▶ Activity: Transcribe, word for word, the part of the text passage below that opens with the words containing "If I were that" and closes with "than I am now.".

▶ Text passage:
*** Block opens ***

Well, maybe I can ask for more. This story, and the novelette "Surfaces" that Tales to Terrify featured on another podcast a while back, are available in a Kindle e-book, Surfaces . . . and Symbols, available here.

"The Ambiguities" works for this time of year. It's set in the winter, during a snowstorm, and the narrator is trying to make a flight to California. Her local airport in Madison is closed. The airport in Milwaukee is closed. She gets on a Greyhound to head down to O'Hare, and that's where things get interesting. I'm looking out the window now and the snow is falling. The temperature is dropping. What better time to listen to (or read) a tale of peril set out on the linear wasteland of I-94?

I'm a lousy salesman. This year, with three mini e-books out, I have managed to make just under ten dollars, which is to say I am not about to become the Charles Foster Kane of e-publishing. So be it. I know that, in this Brave New World, all us writers are supposed to become salespeople and marketing whizzes and two-faced, glad-handing self promoters. 

If I were that good at those tasks, I probably wouldn't be writing.

Let's put it this way: I am one of those persons for whom it is hard enough simply to be a good writer. I'll be happy to settle for that, if I can.

A new year will be starting soon. I wish you all the best. 2013 has been an interesting year for me. It's had its moments, though I can't say I'll be sorry to see it go. I have novel to finish, a couple of novellas and a couple of short stories. And if I can sell 'em in 2014 I'll be a lot merrier a year from now than I am now.

In spite of my grumping, I remain hopeful. The beautiful thing about hope is that it doesn't cost a dime. It's all that other junk that's expensive. Hope is about the only thing left I can afford.

May the new year ambush us with joy and amaze us with sympathy.




Sunday, December 8, 2013

Books that stuck . . .

*** Block closes ***

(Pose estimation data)

*** Block opens ***

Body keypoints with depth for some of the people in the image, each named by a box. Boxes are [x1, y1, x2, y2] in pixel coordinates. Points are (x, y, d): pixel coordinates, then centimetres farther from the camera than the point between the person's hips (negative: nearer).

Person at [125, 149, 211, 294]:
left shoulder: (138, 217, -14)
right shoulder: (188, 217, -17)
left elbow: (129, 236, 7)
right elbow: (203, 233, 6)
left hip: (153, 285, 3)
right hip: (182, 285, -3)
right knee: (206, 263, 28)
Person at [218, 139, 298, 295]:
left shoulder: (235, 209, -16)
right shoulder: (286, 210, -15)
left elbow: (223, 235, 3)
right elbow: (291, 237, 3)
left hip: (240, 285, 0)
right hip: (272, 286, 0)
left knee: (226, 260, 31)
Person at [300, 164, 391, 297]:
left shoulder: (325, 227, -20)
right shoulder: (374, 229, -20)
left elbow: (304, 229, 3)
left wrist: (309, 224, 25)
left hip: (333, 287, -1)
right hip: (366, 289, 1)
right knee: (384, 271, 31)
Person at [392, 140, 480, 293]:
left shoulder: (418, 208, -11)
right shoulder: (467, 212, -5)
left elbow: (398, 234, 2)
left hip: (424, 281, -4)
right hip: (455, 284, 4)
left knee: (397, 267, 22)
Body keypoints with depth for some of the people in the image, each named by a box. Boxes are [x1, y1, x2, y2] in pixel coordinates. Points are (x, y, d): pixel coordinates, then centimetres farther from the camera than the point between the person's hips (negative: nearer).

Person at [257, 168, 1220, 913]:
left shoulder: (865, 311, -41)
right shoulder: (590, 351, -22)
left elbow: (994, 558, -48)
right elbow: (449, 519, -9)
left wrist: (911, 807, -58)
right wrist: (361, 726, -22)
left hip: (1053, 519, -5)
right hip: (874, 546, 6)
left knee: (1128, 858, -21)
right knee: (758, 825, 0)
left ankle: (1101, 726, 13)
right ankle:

*** Block closes ***

▶ Answer:
If I were that good at those tasks, I probably wouldn't be writing.

Let's put it this way: I am one of those persons for whom it is hard enough simply to be a good writer. I'll be happy to settle for that, if I can.

A new year will be starting soon. I wish you all the best. 2013 has been an interesting year for me. It's had its moments, though I can't say I'll be sorry to see it go. I have novel to finish, a couple of novellas and a couple of short stories. And if I can sell 'em in 2014 I'll be a lot merrier a year from now than I am now.